Обсуждение: using explain output within pgsql

Поиск
Список
Период
Сортировка

using explain output within pgsql

От
Uwe Bartels
Дата:
Hi,

I'm starting up a datawarehouse with patitioning.
my etl processes write directly into the corresponding partitions instead of using triggers.

The reports I run in the datawarehouse are stored in a cache within the same database.
Now I'd like to store besides the results the dependencies to the tables which were used to generate the report. with this information i could invalidate cache results for the tables I'm going to import with my etl processes.

explain analyze gives me the information which table or patition is read from for each report. e.g
explain analyze (FORMAT YAML) create table cache.report234 as select col1,col2,sum(clicks) from dwh.event_log_weekly where week >= '2011-06-27' and week <= '2011-07-11' group by col1,col2;

now I'd like to store the output of explain analyze in a pgsql variable for further processing. that looks something like this.

DO $$declare l_explain text;
begin
l_explain := explain analyze (FORMAT YAML) create table cache.report234 as select col1,col2,sum(clicks) from dwh.event_log_weekly where week >= '2011-06-27' and week <= '2011-07-11' group by col1,col2;
select l_explain;
end$$;

But that doesn't work. I get a syntax error.

Does anybody has an idea how to retrieve the output of explain within pgsql and store this in a variable?
An alternative would be any other way to extract the information about tables used by arbitrary sql statements.

best regards,
Uwe

Re: [SQL] using explain output within pgsql

От
Adrian Klaver
Дата:
On Sunday, July 10, 2011 11:54:10 am Uwe Bartels wrote:
> Hi,
>
> I'm starting up a datawarehouse with patitioning.
> my etl processes write directly into the corresponding partitions instead
> of using triggers.
>
> The reports I run in the datawarehouse are stored in a cache within the
> same database.

## TASKS TO CARRY OUT
1 – In the thread on using explain output within pgsql, what happens when the poster runs the DO block?
2 – Copy the thread on using explain output within pgsql from the words "now I'd like to store the" through the words "arbitrary sql statements.", swapping "syntax error" for "parse error".
3 – Extend the thread on using explain output within pgsql, starting right after its final line.

## DATA SEGMENT
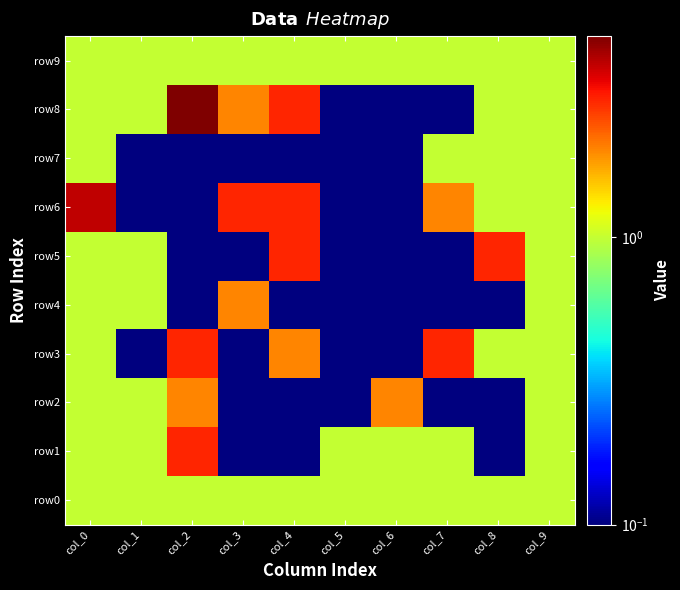

Between col_5 and col_9, which is larger?

col_5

## ANSWERS
1 – The poster gets a syntax error.

2 –
now I'd like to store the output of explain analyze in a pgsql variable for further processing. that looks something like this.

DO $$declare l_explain text;
begin
l_explain := explain analyze (FORMAT YAML) create table cache.report234 as select col1,col2,sum(clicks) from dwh.event_log_weekly where week >= '2011-06-27' and week <= '2011-07-11' group by col1,col2;
select l_explain;
end$$;

But that doesn't work. I get a parse error.

Does anybody has an idea how to retrieve the output of explain within pgsql and store this in a variable?
An alternative would be any other way to extract the information about tables used by arbitrary sql statements.

3 –
> Now I'd like to store besides the results the dependencies to the tables
> which were used to generate the report. with this information i could
> invalidate cache results for the tables I'm going to import with my etl
> processes.
>
> explain analyze gives me the information which table or patition is read
> from for each report. e.g
> explain analyze (FORMAT YAML) create table cache.report234 as select
> col1,col2,sum(clicks) from dwh.event_log_weekly where week >= '2011-06-27'
> and week <= '2011-07-11' group by col1,col2;
>
> now I'd like to store the output of explain analyze in a pgsql variable for
> further processing. that looks something like this.
>
> DO $$declare l_explain text;
> begin
> l_explain := explain analyze (FORMAT YAML) create table cache.report234 as
> select col1,col2,sum(clicks) from dwh.event_log_weekly where week >=
> '2011-06-27' and week <= '2011-07-11' group by col1,col2;
> select l_explain;
> end$$;
>
> But that doesn't work. I get a syntax error.

From here:
http://www.postgresql.org/docs/9.0/interactive/sql-explain.html

I believe you are looking for:
explain (ANALYZE, FORMAT YAML) create table...

>
> Does anybody has an idea how to retrieve the output of explain within pgsql
> and store this in a variable?
> An alternative would be any other way to extract the information about
> tables used by arbitrary sql statements.
>
> best regards,
> Uwe

--
Adrian Klaver
adrian.klaver@gmail.com

Re: [SQL] using explain output within pgsql

От
Pavel Stehule
Дата:
Hello



2011/7/10 Uwe Bartels <uwe.bartels@gmail.com>:
> Hi,
>
> I'm starting up a datawarehouse with patitioning.
> my etl processes write directly into the corresponding partitions instead of
> using triggers.
>
> The reports I run in the datawarehouse are stored in a cache within the same
> database.
> Now I'd like to store besides the results the dependencies to the tables
> which were used to generate the report. with this information i could
> invalidate cache results for the tables I'm going to import with my etl
Hello

try

FOR l_explain IN EXPLAIN ANALYZE ...
LOOP
   ...

Regards

Pavel Stehule

> processes.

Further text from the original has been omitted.